Apple Receives Fine From Russia over Alleged iCloud Storage Violation


Russia is continuing to apply pressure to Apple concerning Russian citizen’s iCloud data and where Apple stores it. As of now, Cupertino is refusing to comply, based on an Interfax news report.

At the end of June, reports indicated that Russia was targeting several big companies that failed to store user data in the country. Tech companies that have seen fines include Twitch, Pinterest, Airbnb, UPS and Google. Now Apple is also receiving fines.

Russia Fines Apple Over iCloud Data Storage

According to Reuters, a court in Moscow’s Tagansky district gave Apple a fine of 2 million roubles ($34,000). Additionally, Zoom and Ookla, which runs the internet performance tool Speedtest, also saw fines of 1 million roubles each. Google once again received a fine of 60,000 roubles, though for a different offense relating to data.

Right now, Apple runs approximately a dozen data centers around the world. Some are in the U.S., one is in Denmark, and a few are in China. Furthermore, iCloud data is stored and encrypted on third-party cloud storage services, such as Google Cloud and Microsoft Azure. Interestingly, Apple is allegedly Google’s largest cloud customer, with over 8 exabytes of data stored on Google’s platform.

Speaking of Google, the company recently felt the affects of Russia. Google’s Russian subsidiary was forced to file for bankruptcy after Russian authorities seized the search giant’s bank account. The seizure of assets was the result of Google Russian subsidiary refusing to restrict access to Russian media on YouTube. Right now, YouTube should still be available in Russia.

Increase the Pressure

In terms of Apple and storing data, Cupertino has already been in this situation before. In 2018, due to new laws China created in 2016, Apple handed over iCloud operation to a local company owned by the Guizhou provincial government. The move was the cause of a lot of controversy, though Apple continues to insists that it is still in control of its data in China.

While Apple’s current $34,000 fine is rather paltry for the tech giant, the company might soon find itself in Google’s position where the fines continue to persist and increase in price. Should Russia continue to apply pressure, the question will be to what extent.

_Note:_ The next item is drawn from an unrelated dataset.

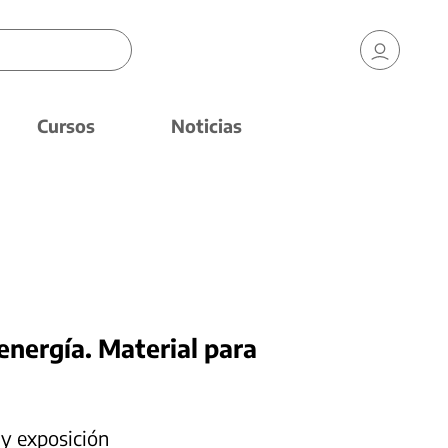
Cursos
Noticias
 energía. Material para
 y exposición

Whether or not Apple accepts Russia’s terms remains to be seen.

2 thoughts on “Apple Receives Fine From Russia over Alleged iCloud Storage Violation

  • Nick:

    As MS’s Brad Smith points out in Tools and Weapons, it is not uncommon for tech giants to be the customers of other tech giants for distributed storage solutions. Such diversification can increase security. 

    Regarding Apple’s accumulating fees for not storing Russian user iCloud data in Russia, Putin is getting a hard lesson in the fact that Russia is not China. While he can make life miserable for local staff for the tech giants, the fact that the Russian market is minor compared to that of China, he can overplays his hand. Unlike McDonalds when they pulled out, and Putin put a Russian concern in charge of the Moscow property and sold passable offerings to patriotic customers, if the tech giants walk away, Russia cannot replicate their ecosystems. Such a loss of services, amidst fewer and fewer lifestyle offerings, will only sharpen Russians’ awareness of their isolation, increasing the approach of social unrest with his war – a thing he genuinely fears more than anything else

    Should the Apple and the big tech community hold firm, this could become an interesting, for Putin a potentially dangerous, game of chicken.